La complejidad de este puro demanda acompañantes que respeten su caráter sin competir por atención. En el territorio colombiano, contamos con opciones que establecen diálogos memorables:

  • Café del Huila: Un espresso de notas cítricas y cuerpo medio limpia el paladar entre bocanadas y realza los matices de cacao del tabaco. La acidez controlada del grano huilense contrasta elegantemente con la dulzura terrosa del puro.
  • Ron Dictador 20 años: El perfil de caramelo, vainilla y roble tostado del destilado cartagenero dialoga con los tonos de cuero y especia del Maravillas No.1. Servido en copa balón, permite apreciar cómo ambos productos evolucionan en contacto.
  • Chocolate santandereano 70% cacao: La versión de Hacienda El Roble o Luker ofrece amargor estructurado y notas de frutos rojos que prolongan la experiencia sensorial sin empalagar.
  • Whisky escocés de Islay: Para quienes prefieren rutas más audaces, la turba medicinal de un Lagavulin 16 o Ardbeg Uigeadail crea tensiones interesantes con la madera de cedro del puro.

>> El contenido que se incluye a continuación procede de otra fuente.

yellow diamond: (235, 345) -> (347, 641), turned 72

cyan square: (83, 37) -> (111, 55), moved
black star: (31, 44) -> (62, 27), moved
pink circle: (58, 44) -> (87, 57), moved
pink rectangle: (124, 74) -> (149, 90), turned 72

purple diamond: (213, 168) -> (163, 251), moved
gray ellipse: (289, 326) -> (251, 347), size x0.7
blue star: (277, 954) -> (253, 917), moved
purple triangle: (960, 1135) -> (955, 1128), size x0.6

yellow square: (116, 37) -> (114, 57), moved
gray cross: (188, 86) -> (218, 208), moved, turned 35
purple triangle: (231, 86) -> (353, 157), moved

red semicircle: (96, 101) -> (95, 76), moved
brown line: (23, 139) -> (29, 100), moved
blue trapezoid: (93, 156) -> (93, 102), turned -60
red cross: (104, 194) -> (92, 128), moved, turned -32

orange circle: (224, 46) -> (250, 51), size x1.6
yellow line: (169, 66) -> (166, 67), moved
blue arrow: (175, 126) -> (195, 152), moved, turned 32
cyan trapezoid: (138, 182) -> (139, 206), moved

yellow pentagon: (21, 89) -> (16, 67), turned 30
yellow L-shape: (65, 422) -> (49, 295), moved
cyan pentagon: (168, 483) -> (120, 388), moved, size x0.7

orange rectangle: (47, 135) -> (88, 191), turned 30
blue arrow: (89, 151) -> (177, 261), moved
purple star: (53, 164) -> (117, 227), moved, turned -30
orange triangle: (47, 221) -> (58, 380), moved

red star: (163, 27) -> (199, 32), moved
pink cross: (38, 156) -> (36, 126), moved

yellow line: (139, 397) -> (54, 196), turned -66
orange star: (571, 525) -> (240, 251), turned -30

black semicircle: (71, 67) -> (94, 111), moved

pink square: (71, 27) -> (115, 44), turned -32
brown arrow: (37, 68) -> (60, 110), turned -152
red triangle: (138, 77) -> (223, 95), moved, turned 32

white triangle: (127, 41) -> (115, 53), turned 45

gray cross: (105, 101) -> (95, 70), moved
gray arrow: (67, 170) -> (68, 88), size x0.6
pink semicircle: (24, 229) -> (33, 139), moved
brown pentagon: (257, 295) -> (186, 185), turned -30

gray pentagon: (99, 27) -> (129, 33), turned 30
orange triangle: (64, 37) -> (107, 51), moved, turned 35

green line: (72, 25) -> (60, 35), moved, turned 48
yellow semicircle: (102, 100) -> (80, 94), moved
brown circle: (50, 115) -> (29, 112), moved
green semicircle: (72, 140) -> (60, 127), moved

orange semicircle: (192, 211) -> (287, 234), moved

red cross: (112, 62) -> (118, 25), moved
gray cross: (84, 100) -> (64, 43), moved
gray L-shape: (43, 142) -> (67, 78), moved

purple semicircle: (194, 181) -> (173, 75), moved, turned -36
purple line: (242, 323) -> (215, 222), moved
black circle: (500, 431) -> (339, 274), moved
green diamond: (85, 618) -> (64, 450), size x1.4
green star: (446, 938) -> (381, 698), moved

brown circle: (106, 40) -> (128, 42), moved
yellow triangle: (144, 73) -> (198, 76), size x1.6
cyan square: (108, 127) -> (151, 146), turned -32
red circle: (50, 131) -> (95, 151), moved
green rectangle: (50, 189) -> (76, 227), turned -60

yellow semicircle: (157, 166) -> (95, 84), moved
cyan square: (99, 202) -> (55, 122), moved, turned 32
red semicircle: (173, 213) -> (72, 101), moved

Evitar bebidas gasificadas o excesivamente dulces, pues anestesian las papilas justo cuando el Maravillas No.1 comienza a revelar sus capas más sutiles.

¿Para quién es este puro?

El Montecristo Maravillas No.1 no es un puro para el aficionado ocasional. Su formato generoso y su duración extensa exigen compromiso de tiempo y atención. Está pensado para quienes ya han recorrido el universo montecristiano y buscan una expresión concentrada de lo que el brand puede ofrecer en su máxima expresión.

El coleccionista lo valora por su rareza: encontrar una caja intacta de 2005 en el mercado secundario es hazaña que se paga en múltiplos del precio original. El fumador experimentado lo aprecia por la evolución que dos décadas de envejecimiento han imprimido en cada ejemplar, suavizando aristas y profundizando matices.

No recomendaría este puro para iniciarse en Montecristo —el Edmundo o el No.4 ofrecen puertas más accesibles— ni para quienes prefieren formatos cortos de media hora. El Maravillas No.1 es ceremonia, es celebración de ocasiones verdaderamente especiales: un ascenso profesional, una reconciliación, una despedida merecida.

En cuanto a precio, el mercado actual lo sitúa entre 80 y 150 USD por unidad cuando aparece en subastas especializadas, aunque cajas completas pueden superar los 3.000 USD dependiendo de la conservación y la procedencia documentada. Para quien tenga la fortuna de poseer uno, mi consejo es sencillo: espere el momento que merece, prepare el acompañamiento con cuidado, y fume con la lentitud que exige un puro que ya esperó veinte años para llegar a sus manos.